-- Entries provided --
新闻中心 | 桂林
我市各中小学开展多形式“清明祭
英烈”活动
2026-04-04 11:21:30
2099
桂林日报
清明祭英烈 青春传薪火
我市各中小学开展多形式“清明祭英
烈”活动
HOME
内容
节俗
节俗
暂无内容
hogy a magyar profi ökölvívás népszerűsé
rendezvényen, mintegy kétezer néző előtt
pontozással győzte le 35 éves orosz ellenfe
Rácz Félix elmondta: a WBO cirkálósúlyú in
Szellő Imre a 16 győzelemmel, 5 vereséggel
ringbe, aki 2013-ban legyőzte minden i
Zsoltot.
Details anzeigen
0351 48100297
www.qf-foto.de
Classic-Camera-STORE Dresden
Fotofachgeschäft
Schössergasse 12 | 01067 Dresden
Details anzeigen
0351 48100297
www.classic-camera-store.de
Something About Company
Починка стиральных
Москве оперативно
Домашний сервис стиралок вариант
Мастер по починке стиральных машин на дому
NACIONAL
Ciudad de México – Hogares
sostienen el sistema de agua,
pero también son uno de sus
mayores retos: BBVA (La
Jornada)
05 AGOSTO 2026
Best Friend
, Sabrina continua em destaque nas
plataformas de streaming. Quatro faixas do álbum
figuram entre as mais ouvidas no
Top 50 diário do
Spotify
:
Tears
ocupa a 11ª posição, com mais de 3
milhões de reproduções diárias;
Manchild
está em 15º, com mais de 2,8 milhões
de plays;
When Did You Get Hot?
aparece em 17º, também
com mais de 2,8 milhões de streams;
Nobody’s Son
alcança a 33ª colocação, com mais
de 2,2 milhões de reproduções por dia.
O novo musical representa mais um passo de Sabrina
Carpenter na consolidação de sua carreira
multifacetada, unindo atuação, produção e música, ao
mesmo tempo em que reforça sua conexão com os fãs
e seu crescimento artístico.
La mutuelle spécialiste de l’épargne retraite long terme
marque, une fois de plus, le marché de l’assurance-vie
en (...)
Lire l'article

-- Task instructions --
Your answer should be each line from the preceding material in which the word "Sabrina" occurs.

-- Response below --
, Sabrina continua em destaque nas
O novo musical representa mais um passo de Sabrina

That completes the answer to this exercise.